D. Obono: "L'exécutif fait payer aux plus modestes les cadeaux faits aux riches"

Danièle Obono, députée La France Insoumise de Paris, était l'invitée politique du Grand Matin Sud Radio.

Thumbnail

C'est le début d'une semaine de grogne sociale. Ce lundi, l'Éducation nationale ouvre le bal de mobilisations qui trouveront leur apogée samedi, avec le mouvement citoyen du 17 novembre contre la hausse du prix des carburants. Les enseignants manifestent, eux aussi, contre le manque de moyens.

Invitée du Grand Matin Sud Radio, Danièle Obono, députée La France Insoumise de Paris, juge légitime cette colère dans la population.

"Au-dela de la communication gouvernementale qui faisait de Jean-Michel Blanquer le grand gagnant du gouvernement, il y a une mobilisation des enseignants depuis quelques mois, a rappelé Danièle Obono. Il y a un problème de moyens humains. Et on ne parle pas seulement des profs. Il faut toute une communauté éducative. Dans la petite enfance, il y a plus que jamais besoin de recrutements."

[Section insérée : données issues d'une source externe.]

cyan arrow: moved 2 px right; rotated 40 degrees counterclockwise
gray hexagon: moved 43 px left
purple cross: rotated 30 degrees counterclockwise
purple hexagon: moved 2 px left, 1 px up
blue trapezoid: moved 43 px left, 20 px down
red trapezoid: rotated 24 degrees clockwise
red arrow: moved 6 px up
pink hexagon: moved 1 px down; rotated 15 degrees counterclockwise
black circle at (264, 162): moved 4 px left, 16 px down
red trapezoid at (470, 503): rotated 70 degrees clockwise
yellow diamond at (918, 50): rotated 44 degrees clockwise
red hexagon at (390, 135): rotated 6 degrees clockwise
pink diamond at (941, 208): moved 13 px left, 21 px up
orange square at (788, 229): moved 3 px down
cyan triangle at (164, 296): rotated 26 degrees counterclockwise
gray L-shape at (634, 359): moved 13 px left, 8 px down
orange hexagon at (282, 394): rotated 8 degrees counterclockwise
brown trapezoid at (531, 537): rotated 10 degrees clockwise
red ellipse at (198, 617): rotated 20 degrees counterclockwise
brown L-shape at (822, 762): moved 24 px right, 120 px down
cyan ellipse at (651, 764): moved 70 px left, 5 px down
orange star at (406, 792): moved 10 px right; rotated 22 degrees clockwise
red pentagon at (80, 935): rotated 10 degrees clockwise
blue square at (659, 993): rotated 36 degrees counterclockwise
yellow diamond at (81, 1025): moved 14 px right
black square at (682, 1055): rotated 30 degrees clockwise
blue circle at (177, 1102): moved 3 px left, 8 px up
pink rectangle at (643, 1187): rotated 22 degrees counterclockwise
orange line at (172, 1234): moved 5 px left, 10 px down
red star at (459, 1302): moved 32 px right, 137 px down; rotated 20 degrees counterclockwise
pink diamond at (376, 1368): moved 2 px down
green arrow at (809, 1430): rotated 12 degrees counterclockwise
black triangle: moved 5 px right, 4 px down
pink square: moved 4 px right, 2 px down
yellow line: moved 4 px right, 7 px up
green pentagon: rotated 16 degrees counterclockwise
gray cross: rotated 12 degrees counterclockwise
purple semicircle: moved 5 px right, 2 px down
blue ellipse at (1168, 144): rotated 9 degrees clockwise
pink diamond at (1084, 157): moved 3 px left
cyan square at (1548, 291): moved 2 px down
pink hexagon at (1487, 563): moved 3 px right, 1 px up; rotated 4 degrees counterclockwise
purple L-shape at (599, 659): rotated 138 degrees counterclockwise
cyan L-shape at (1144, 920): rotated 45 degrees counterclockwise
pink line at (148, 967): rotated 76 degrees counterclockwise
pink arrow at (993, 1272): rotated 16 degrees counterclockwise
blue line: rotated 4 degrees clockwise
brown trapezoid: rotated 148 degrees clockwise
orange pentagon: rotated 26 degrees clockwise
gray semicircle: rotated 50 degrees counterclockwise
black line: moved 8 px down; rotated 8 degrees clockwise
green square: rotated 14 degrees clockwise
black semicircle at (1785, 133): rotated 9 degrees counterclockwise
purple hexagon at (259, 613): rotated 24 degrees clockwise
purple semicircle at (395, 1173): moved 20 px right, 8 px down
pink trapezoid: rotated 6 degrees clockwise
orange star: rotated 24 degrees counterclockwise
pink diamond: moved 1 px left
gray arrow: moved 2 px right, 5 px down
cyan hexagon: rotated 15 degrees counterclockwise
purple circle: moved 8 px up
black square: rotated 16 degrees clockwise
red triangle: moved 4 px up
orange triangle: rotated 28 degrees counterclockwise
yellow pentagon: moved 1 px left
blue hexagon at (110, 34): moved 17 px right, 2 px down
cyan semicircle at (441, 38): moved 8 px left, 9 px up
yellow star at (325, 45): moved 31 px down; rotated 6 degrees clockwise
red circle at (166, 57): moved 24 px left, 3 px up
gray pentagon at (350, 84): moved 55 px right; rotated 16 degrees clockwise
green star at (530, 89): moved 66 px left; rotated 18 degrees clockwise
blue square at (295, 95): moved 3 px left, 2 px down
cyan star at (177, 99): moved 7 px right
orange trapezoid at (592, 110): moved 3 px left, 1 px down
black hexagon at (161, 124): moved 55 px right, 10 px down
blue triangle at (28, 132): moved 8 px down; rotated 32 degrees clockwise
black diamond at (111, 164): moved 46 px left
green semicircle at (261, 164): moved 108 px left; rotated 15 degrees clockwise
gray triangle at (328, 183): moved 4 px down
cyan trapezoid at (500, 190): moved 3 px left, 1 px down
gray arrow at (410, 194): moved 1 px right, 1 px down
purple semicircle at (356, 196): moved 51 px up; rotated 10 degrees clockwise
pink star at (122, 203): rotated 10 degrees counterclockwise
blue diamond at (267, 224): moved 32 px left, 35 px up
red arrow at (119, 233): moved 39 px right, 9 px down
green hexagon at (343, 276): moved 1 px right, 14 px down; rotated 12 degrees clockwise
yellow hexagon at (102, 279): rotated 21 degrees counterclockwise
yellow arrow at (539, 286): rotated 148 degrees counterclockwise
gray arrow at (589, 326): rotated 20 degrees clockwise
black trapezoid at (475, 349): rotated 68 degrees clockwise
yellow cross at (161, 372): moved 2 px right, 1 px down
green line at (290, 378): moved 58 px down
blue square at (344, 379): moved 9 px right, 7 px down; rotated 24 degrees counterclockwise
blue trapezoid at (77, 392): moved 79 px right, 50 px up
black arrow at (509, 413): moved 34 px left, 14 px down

J'avais proposé un amendement pour supprimer la niche fiscale sur le kérosène. La majorité l'a refusé parce qu'ils ne veulent pas faire peser la fiscalité sur les plus gros pollueurs

Interrogée sur la manifestation du 17 novembre, Danièle Obono évoque là-aussi "une colère légitime".

 

 

"Il y a une inégalité fiscale qui est extrêmement forte et qui pèse sur les plus modestes, a dénoncé la députée La France Insoumise de Paris. Et pas pour la transition écologique, parce que très peu d'argent y est reversé. C'est du pipeau. Ils font payer aux plus modestes tous les cadeaux qu'ils font aux riches depuis un an et demi. J'avais par exemple proposé un amendement pour supprimer la niche fiscale sur le kérosène. La majorité l'a refusé parce qu'ils ne veulent pas faire peser la fiscalité sur les plus gros pollueurs, l'aviation, les autoroutes..."

Le gouvernement est beaucoup plus rapide à stigmatiser les chômeurs qu'à aller chercher les fraudeurs fiscaux. Peut-être parce qu'ils les connaissent trop bien...

 

 

Danièle Obono qui s'est également insurgée contre la laxisme fiscal du gouvernement, qui préfère traquer les gens sur les réseaux sociaux, comme l'a annoncé Gérald Darmanin, plutôt que de réellement s'attaquer à la fraude : "Ça montre comment ils sont à côté de la plaque. C’est l’essence des réseaux sociaux que d’en rajouter. 80 à 100 milliards de fraude et d’évasion fiscale chaque année, mais le gouvernement ne se donne pas les moyens pour embaucher du personnel. C’est un secteur qui a perdu du personnel. Comment voulez-vous prendre au sérieux ce gouvernement ? Ils sont beaucoup plus rapides à stigmatiser les chômeurs qu’à aller chercher les fraudeurs fiscaux. Peut-être parce qu’ils les connaissent trop bien…"

Ce ne sont pas les nationalismes qui ont mené à la guerre de 14-18. Macron ne comprend pas que les politiques qu'il mène aujourd'hui ont amené à ce grand massacre

 

 

Revenant sur les commémorations du centenaire de la fin de la première guerre mondiale, Danièle Obono a reconnu un travail de mémoire "important" mené depuis plusieurs semaines, mais a regretté la sortie d'Emmanuel Macron sur le maréchal Pétain et dénoncé une semaine de communication présidentielle : "On est dans la communication assez superficielle. D’où vient la guerre de 14-18 ? Ce ne sont pas les nationalismes, comme le répète Macron. Le grand Jaurès disait que 'le capitalisme porte la guerre comme la nuit porte l’orage'. C’est la compétition internationale. C’est la première grande mondialisation moderne. Ce sont les sources qui ont mené à cette grande boucherie qu’on retrouve avec la guerre économique en Europe, avec le dumping social. Emmanuel Macron ne comprend pas que les politiques qu’il mène aujourd’hui ont mené à ce grand massacre."